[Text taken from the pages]
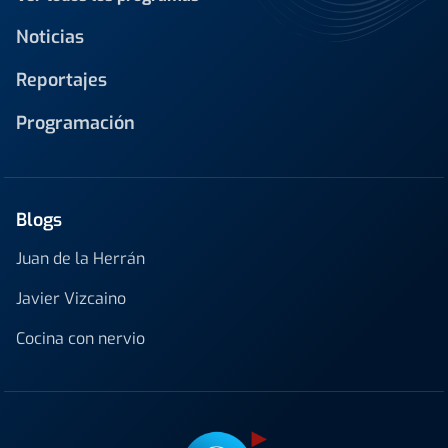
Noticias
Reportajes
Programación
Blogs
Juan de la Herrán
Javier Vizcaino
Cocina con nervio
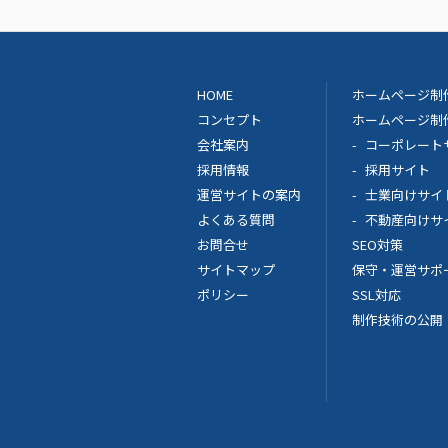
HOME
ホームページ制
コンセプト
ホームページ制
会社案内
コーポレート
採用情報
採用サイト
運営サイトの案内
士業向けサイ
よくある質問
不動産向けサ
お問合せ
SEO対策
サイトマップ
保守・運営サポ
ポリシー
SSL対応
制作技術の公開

» TO DO: Copy out the text from all the records with "Blogs" replaced by "Columnas" and nothing else changed. Leave the pictures out.

» REPLY TO THE TASK:
Noticias
Reportajes
Programación
Columnas
Juan de la Herrán
Javier Vizcaino
Cocina con nervio
HOME
ホームページ制
コンセプト
ホームページ制
会社案内
コーポレート
採用情報
採用サイト
運営サイトの案内
士業向けサイ
よくある質問
不動産向けサ
お問合せ
SEO対策
サイトマップ
保守・運営サポ
ポリシー
SSL対応
制作技術の公開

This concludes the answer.